(Stored items)
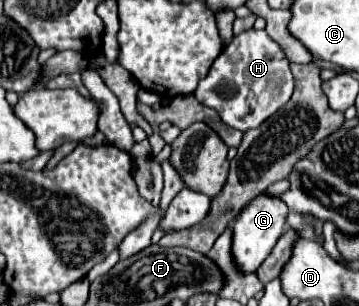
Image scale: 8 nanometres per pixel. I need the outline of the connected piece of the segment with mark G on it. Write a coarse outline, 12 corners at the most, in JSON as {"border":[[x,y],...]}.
{"border":[[261,193],[233,225],[233,255],[255,271],[287,229],[281,197]]}

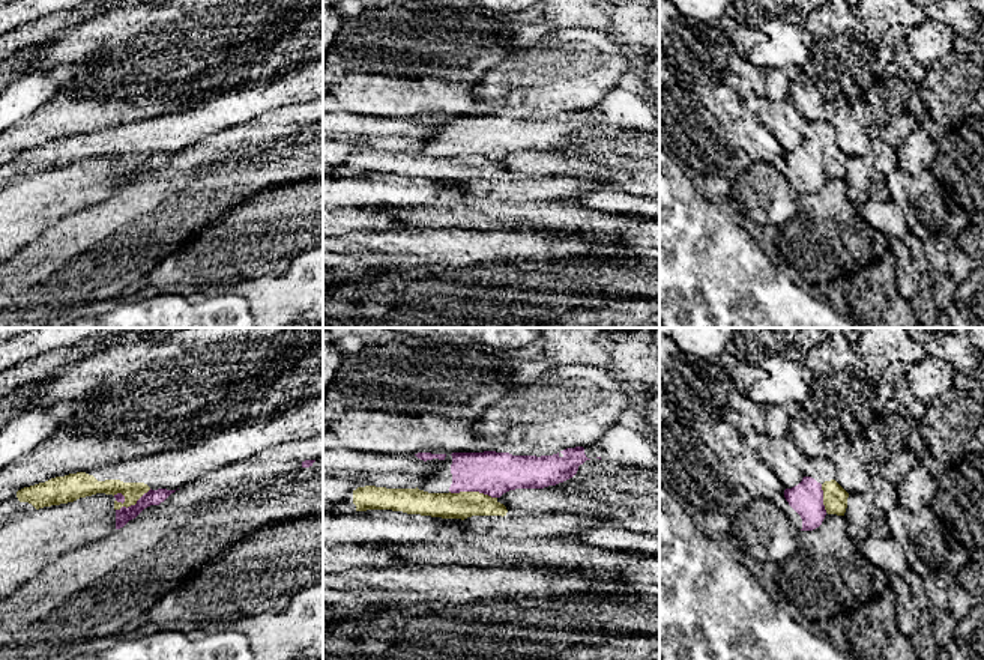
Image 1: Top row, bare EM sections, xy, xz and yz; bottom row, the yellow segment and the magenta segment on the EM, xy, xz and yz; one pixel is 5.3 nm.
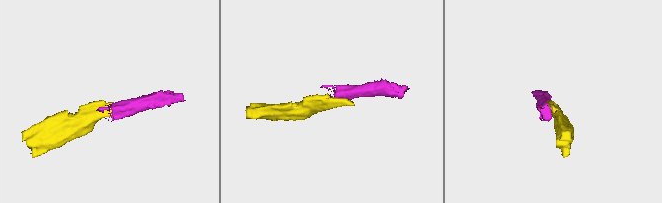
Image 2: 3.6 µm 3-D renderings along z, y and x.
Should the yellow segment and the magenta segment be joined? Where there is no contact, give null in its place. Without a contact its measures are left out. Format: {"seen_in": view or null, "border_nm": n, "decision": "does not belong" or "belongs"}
{"seen_in": "xy", "border_nm": 220, "decision": "does not belong"}

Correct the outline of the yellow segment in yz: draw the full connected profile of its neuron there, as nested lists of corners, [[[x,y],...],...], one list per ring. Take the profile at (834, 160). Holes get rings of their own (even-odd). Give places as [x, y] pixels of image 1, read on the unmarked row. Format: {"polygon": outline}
{"polygon": [[[807,122],[802,134],[805,140],[811,140],[822,147],[826,176],[844,179],[849,156],[835,144],[834,126],[829,122]]]}

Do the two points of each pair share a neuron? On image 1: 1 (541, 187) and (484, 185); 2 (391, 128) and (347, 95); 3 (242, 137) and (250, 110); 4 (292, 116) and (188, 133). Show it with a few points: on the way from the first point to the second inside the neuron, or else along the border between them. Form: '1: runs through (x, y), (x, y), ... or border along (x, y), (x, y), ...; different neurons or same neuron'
1: runs through (528, 188), (498, 188); same neuron
2: border along (344, 110), (368, 115), (410, 116); different neurons
3: border along (260, 115), (214, 134); different neurons
4: border along (307, 102), (283, 108); different neurons

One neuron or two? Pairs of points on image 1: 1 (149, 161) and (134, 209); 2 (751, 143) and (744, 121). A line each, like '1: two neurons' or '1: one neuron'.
1: two neurons
2: one neuron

-- EXERCISE DIRECTIONS --
Images are to be left out when the records above are written out again exactly.

-- RESPONSE --
Image scale: 8 nanometres per pixel. I need the outline of the connected piece of the segment with mark G on it. Write a coarse outline, 12 corners at the most, in JSON as {"border":[[x,y],...]}.
{"border":[[261,193],[233,225],[233,255],[255,271],[287,229],[281,197]]}

Image 1: Top row, bare EM sections, xy, xz and yz; bottom row, the yellow segment and the magenta segment on the EM, xy, xz and yz; one pixel is 5.3 nm.
Image 2: 3.6 µm 3-D renderings along z, y and x.
Should the yellow segment and the magenta segment be joined? Where there is no contact, give null in its place. Without a contact its measures are left out. Format: {"seen_in": view or null, "border_nm": n, "decision": "does not belong" or "belongs"}
{"seen_in": "xy", "border_nm": 220, "decision": "does not belong"}

Correct the outline of the yellow segment in yz: draw the full connected profile of its neuron there, as nested lists of corners, [[[x,y],...],...], one list per ring. Take the profile at (834, 160). Holes get rings of their own (even-odd). Give places as [x, y] pixels of image 1, read on the unmarked row. Format: {"polygon": outline}
{"polygon": [[[807,122],[802,134],[805,140],[811,140],[822,147],[826,176],[844,179],[849,156],[835,144],[834,126],[829,122]]]}

Do the two points of each pair share a neuron? On image 1: 1 (541, 187) and (484, 185); 2 (391, 128) and (347, 95); 3 (242, 137) and (250, 110); 4 (292, 116) and (188, 133). Show it with a few points: on the way from the first point to the second inside the neuron, or else along the border between them. Form: '1: runs through (x, y), (x, y), ... or border along (x, y), (x, y), ...; different neurons or same neuron'
1: runs through (528, 188), (498, 188); same neuron
2: border along (344, 110), (368, 115), (410, 116); different neurons
3: border along (260, 115), (214, 134); different neurons
4: border along (307, 102), (283, 108); different neurons

One neuron or two? Pairs of points on image 1: 1 (149, 161) and (134, 209); 2 (751, 143) and (744, 121). A line each, like '1: two neurons' or '1: one neuron'.
1: two neurons
2: one neuron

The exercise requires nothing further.